Politik | 25. Januar 2018

Die Stimmung der Bauern trübt sich ein

Von AgE
Die wirtschaftliche Stimmung der deutschen Landwirte hat sich laut neuestem Konjunkturbarometer Agrar weiter verschlechtert. Der Grund dafür sind laut dem Deutschen Bauernverband pessimistischere Zukunftserwartungen.
Der aktuelle Index-Wert liegt zwar um 2,2 Punkte über dem des Vorjahreszeitpunktes, bleibt aber deutlich hinter den Dezember-Werten der Jahre 2011 bis 2013 zurück, als in der Spitze 37,2 Punkte erreicht wurden.
Wie aus dem  Konjunkturbarometer Agrar des Deutschen Bauernverbandes (DBV) hervorgeht, ist der Index seit der vorangegangenen Erhebung im September von  26,6 Punkten auf 23,2 Punkte im Dezember 2017 gefallen. Der aktuelle Wert liegt  um 2,2 Punkte über dem des Vorjahreszeitpunktes, bleibt aber zugleich deutlich hinter den Dezember-Werten der Jahre 2011 bis 2013 zurück, als in der Spitze 37,2 Punkte erreicht wurden.
Trotzdem mehr investieren
Die Beurteilung der aktuellen wirtschaftlichen Lage ist dem Bauernverband zufolge seit Mitte 2017 nahezu unverändert geblieben. Die Investitionsbereitschaft der deutschen Landwirte hat wieder zugenommen, auch wenn das für die kommenden Monate geplante Investitionsvolumen deutlich unter dem Niveau von vor der Preiskrise 2015/16 liegt. Laut der jüngsten Erhebung wollen 32 Prozent der Landwirte in den kommenden sechs Monaten investieren; vor einem Jahr waren es 29 Prozent. Das dabei geplante Investitionsvolumen liegt mit vier Milliarden (Mrd.) Euro um gut 0,4 Mrd. Euro über dem des Vorjahreszeitpunktes, erreicht aber nicht das  Niveau der Jahre 2013 und 2014 von  mehr als 6,0 Mrd. Euro. Von den  geplanten Investitionen entfallen laut DBV 2,1 Mrd. Euro auf  Stall und Stalltechnik, gegenüber dem Vorjahr ein Plus von 0,2 Mrd. Euro. Den gleichen Zuwachs verzeichnen  die vorgesehenen Maschineninvestitionen von 1,0 Mrd. Euro. Investitionsvorhaben bei erneuerbaren Energien sind nach Angaben des Bauernverbandes  rückläufig.

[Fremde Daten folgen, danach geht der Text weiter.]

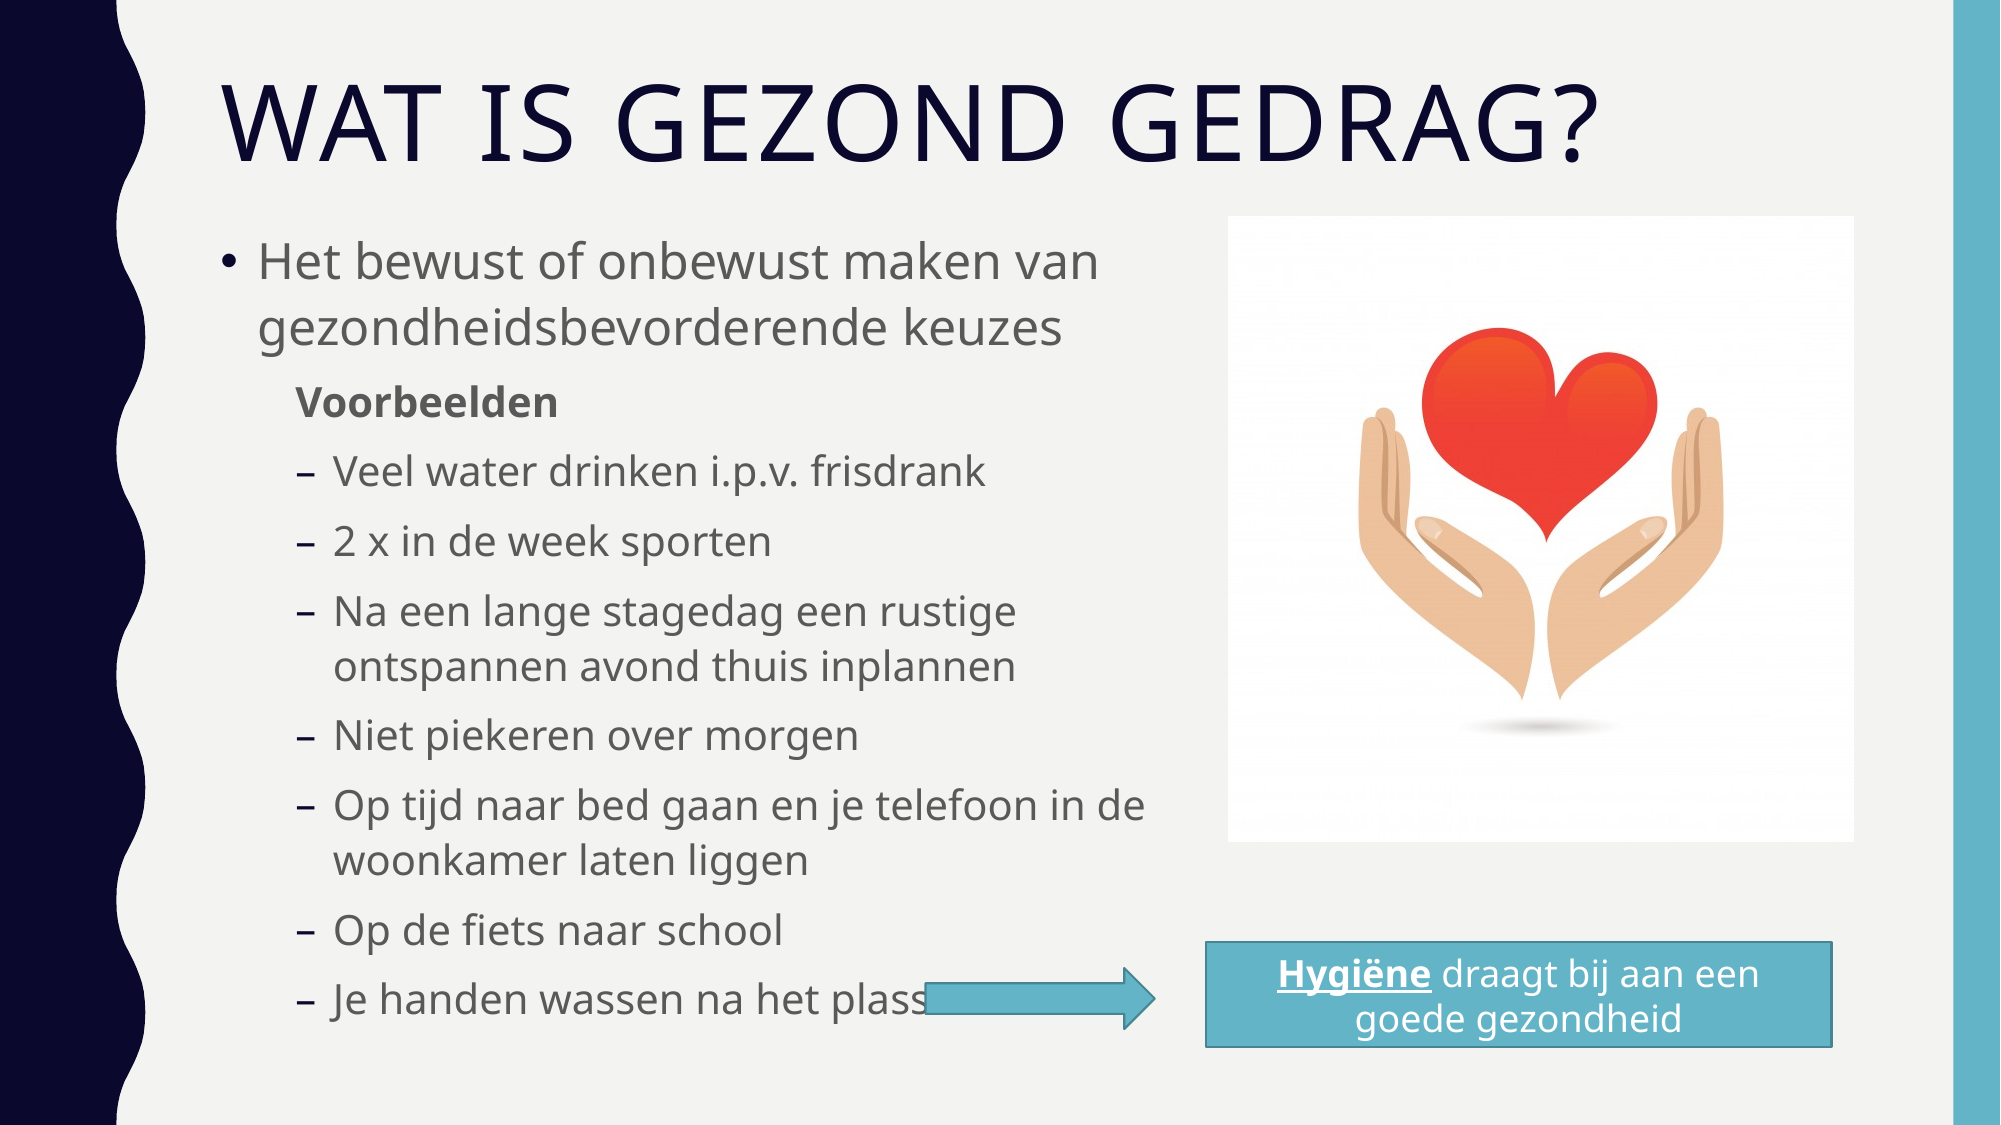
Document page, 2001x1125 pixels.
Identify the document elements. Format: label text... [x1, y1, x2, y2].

text_box [924, 967, 1156, 1031]
list Het bewust of onbewust maken van gezondheidsbevorderende keuzes Voorbeelden Veel water drinken i.p.v. frisdrank 2 x in de week sporten Na een lange stagedag een rustige ontspannen avond thuis inplannen Niet piekeren over morgen Op tijd naar bed gaan en je telefoon in de woonkamer laten liggen Op de fiets naar school Je handen wassen na het plassen [205, 216, 1207, 1108]
text_box Hygiëne draagt bij aan een goede gezondheid [1205, 941, 1833, 1048]
picture [1228, 216, 1854, 842]
title Wat is Gezond gedrag? [205, 62, 1875, 308]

Die zukünftige wirtschaftliche Entwicklung wird von den Landwirten auf der Notenskala 1 bis 5 im Durchschnitt mit 3,14 bewertet. Damit sind die Zukunftserwartungen im Vergleich zum September zurückgegangen. Maßgeblich dafür ist laut DBV eine erheblich pessimistischere Einschätzung der Futterbaubetriebe. Die aktuelle wirtschaftliche Situation wird mit 2,86 deutlich besser beurteilt und ist seit September unverändert. Allerdings gibt es Unterschiede zwischen den Betriebsformen. Während Ackerbau- und vor allem Veredlungsbetriebe nach wie vor eine verschlechterte wirtschaftliche Situation beklagen, verbesserte sich die Situation der Milchviehbetriebe.

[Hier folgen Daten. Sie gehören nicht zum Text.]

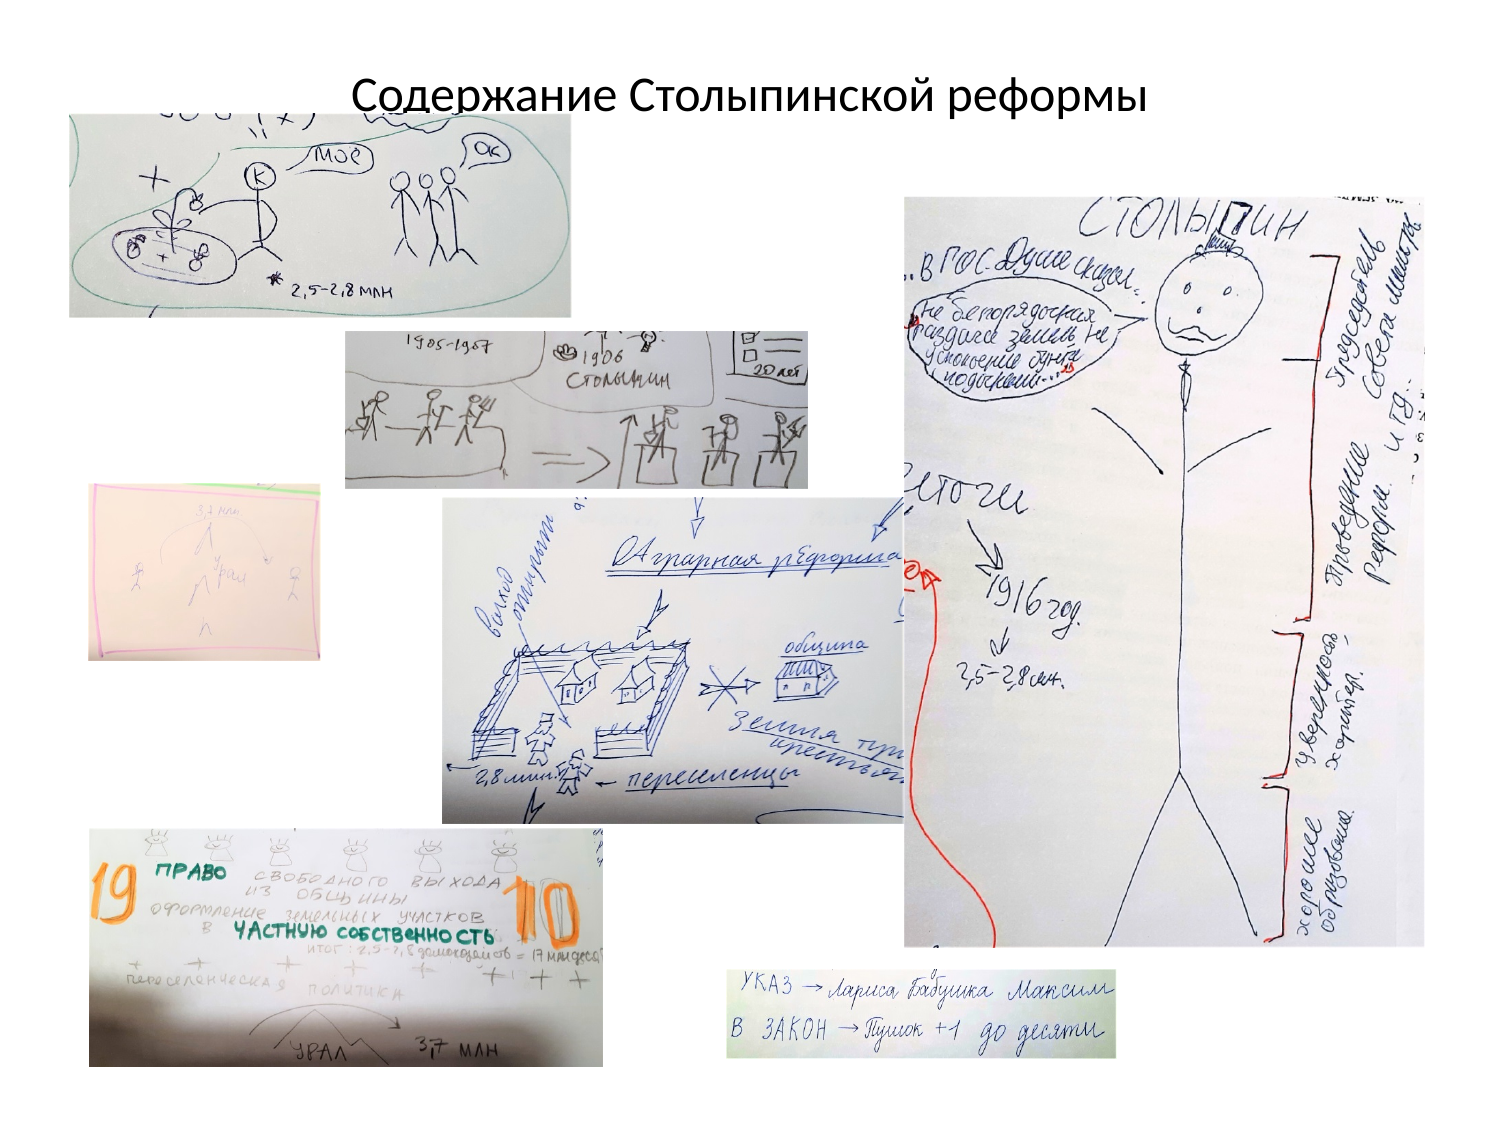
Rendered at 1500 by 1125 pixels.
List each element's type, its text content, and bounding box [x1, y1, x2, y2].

Höhere Preise für Betriebsmittel
Wie der Bauernverband erklärte, ist die Preisentwicklung der mit Abstand wichtigste Einflussfaktor für die Beurteilung der Situation in den Betrieben. Insbesondere niedrigere Erzeugerpreise für Milch und Schweine sowie höhere Betriebsmittelpreise für Düngemittel, Strom und Treibstoffe wirkten sich  negativ auf die Stimmungslage aus. Ein besonders belastender Einfluss gehe  von den Pachtpreisen aus. Relativ positiv würden dagegen die Rinderpreise und weiter besonders die Kapitalmarktzinsen und die Leasing-Konditionen beurteilt.